Due fotografie che ne rivelano l’umiltà, qualità affatto scontata per un politico al centro del potere, persino nell’‘anomala’ Svizzera. Le sue dimissioni per «ragioni personali», proprio in un momento storico in cui forse come non mai la responsabilità di un ministro dell’Energia e dell’Ambiente è gravosa, ci ricordano qualcosa di essenziale: ci sono sempre cose (chiamiamole così) più importanti di quelle che a prima vista possono sembrare indispensabili.

L’improvvisa partenza di Sommaruga non ha nulla a che vedere con calcoli politici, né con una presunta fatica o un logorio che sarebbe anche comprensibile dopo 12 anni in Consiglio federale, ma dei quali a dire il vero non c’era traccia. La sua scelta ‘privata’, quando ormai la legislatura volge al termine, avrà tuttavia ripercussioni politiche di una certa portata.

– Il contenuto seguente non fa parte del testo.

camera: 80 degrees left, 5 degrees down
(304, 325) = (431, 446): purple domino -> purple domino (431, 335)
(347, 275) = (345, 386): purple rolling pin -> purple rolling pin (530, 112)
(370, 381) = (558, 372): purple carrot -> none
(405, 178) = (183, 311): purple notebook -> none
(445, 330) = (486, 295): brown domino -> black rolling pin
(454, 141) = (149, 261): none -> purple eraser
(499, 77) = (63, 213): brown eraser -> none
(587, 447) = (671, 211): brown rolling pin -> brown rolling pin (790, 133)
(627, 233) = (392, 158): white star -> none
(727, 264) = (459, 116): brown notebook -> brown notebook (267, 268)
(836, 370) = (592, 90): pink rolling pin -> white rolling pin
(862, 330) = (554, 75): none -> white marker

In primo luogo perché permette al suo partito, in affanno nei cantoni, di avviarsi verso le elezioni dell’autunno 2023 con maggior tranquillità. Il secondo seggio in Governo dei socialisti – che sentono sul collo il fiato degli ambiziosi cugini ecologisti – non può dirsi già sin d’ora blindato. Ma, a meno di improbabili cataclismi (una consistente perdita di voti del Ps, una concomitante avanzata dei Verdi), nessun partito in Parlamento oserà rompere il tabù della non riconferma di un consigliere federale in carica.

In secondo luogo, l’addio della ministra dell’Energia – unitamente a quello del ‘tesoriere’ Ueli Maurer – apre una interessante partita per quanto attiene alla ripartizione dei dipartimenti. A restare vacanti sono infatti due dipartimenti tra i più ambiti, quelli delle finanze e dell’energia. I nuovi arrivati in Governo (Albert Rösti per l’Udc?; una donna per il Ps) dovranno accontentarsi. Invece, alcuni ministri in carica (non Parmelin, a fine corsa, e forse nemmeno Berset; ma gli altri perché no) potrebbero essere tentati di accasarsi altrove. Un rimpasto, anche mini, sembra uno scenario tutt’altro che remoto a questo punto.

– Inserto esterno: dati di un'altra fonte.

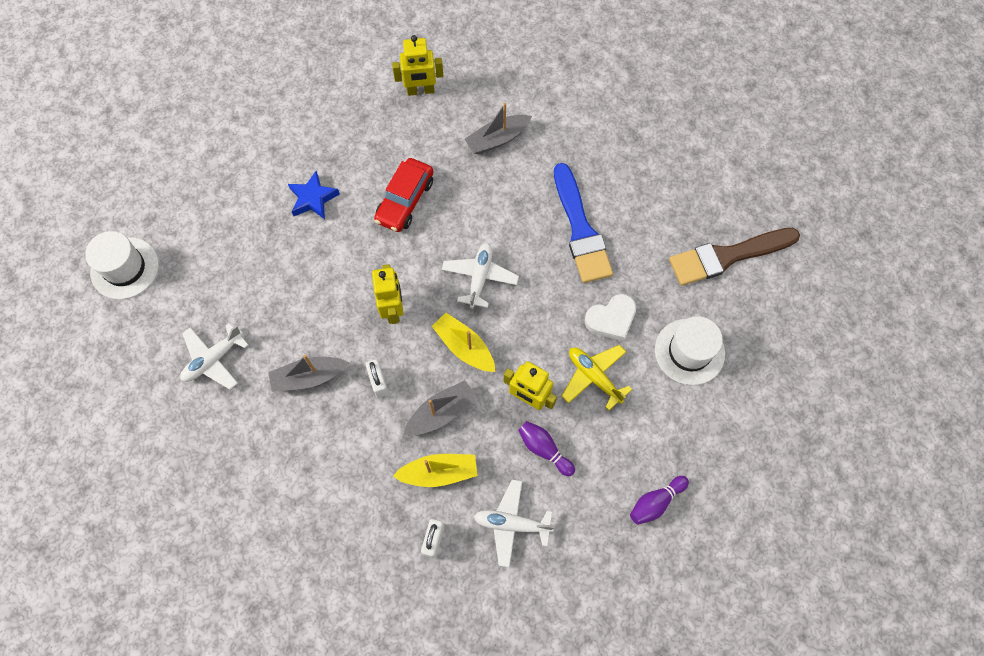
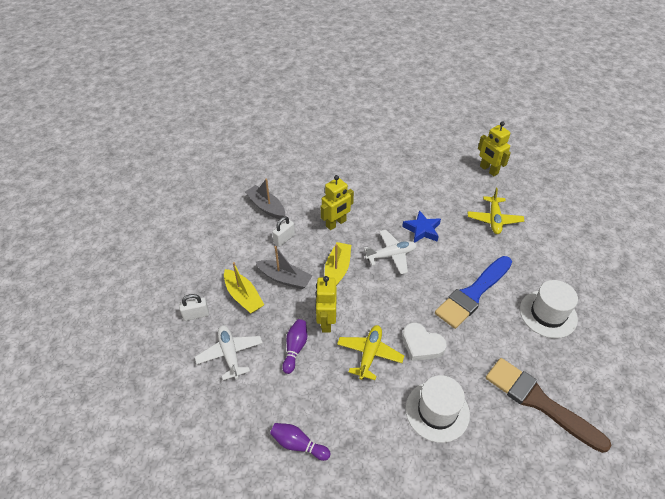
camera: 60 degrees right, 20 degrees down
(125, 268) = (278, 112): white hat -> white hat (548, 314)
(213, 359) = (250, 165): white plane -> none
(313, 198) = (376, 158): blue star -> blue star (422, 230)
(405, 200) = (411, 196): red car -> none
(497, 139) = (494, 219): grey boat -> yellow plane

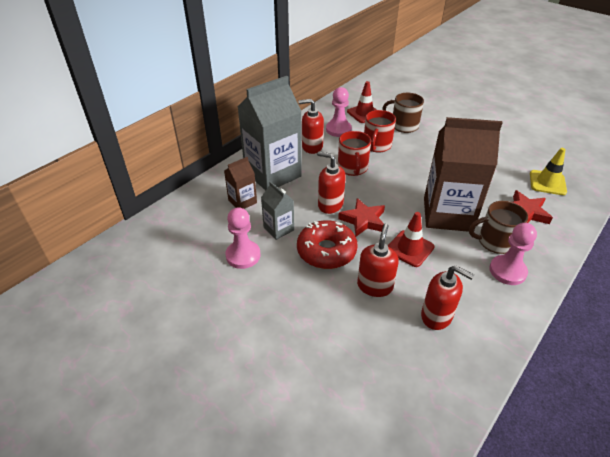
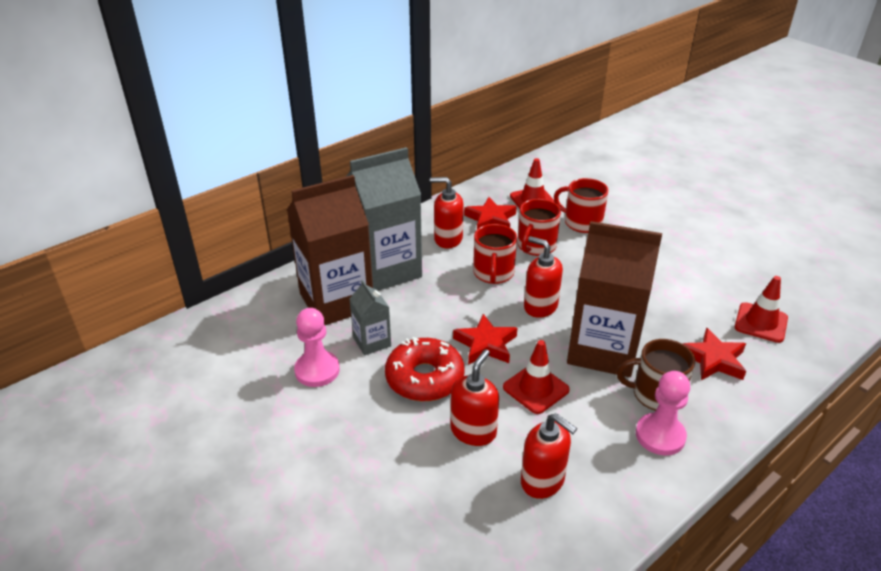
camera: 10 degrees right, 5 degrees down
(242, 201) = (336, 301): brown carton -> brown carton, size x2.10
(330, 205) = (448, 318): red soap dispenser -> red soap dispenser (540, 306)
(338, 129) = (490, 219): pink pawn -> red star
(403, 126) = (582, 223): brown mug -> red mug
(547, 183) = (761, 323): yellow traffic cone -> red traffic cone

Né il successore del democentrista Maurer alla testa del Dff, né quello della socialista Sommaruga al Datec avranno vita facile. Nei prossimi anni il primo avrà l’ingrato compito di riassorbire il debito dovuto agli aiuti stanziati durante la pandemia di coronavirus. Il secondo si troverà ad affrontare la duplice sfida dell’approvvigionamento energetico e dello sviluppo delle rinnovabili. Senza dimenticare altri dossier di minor portata, ma non per questo meno importanti (dalla protezione della biodiversità e del paesaggio alla futura politica dei media, passando dai problemi finanziari delle Ffs), altrettanti cantieri che resteranno aperti dopo l’uscita di scena di Simonetta Sommaruga.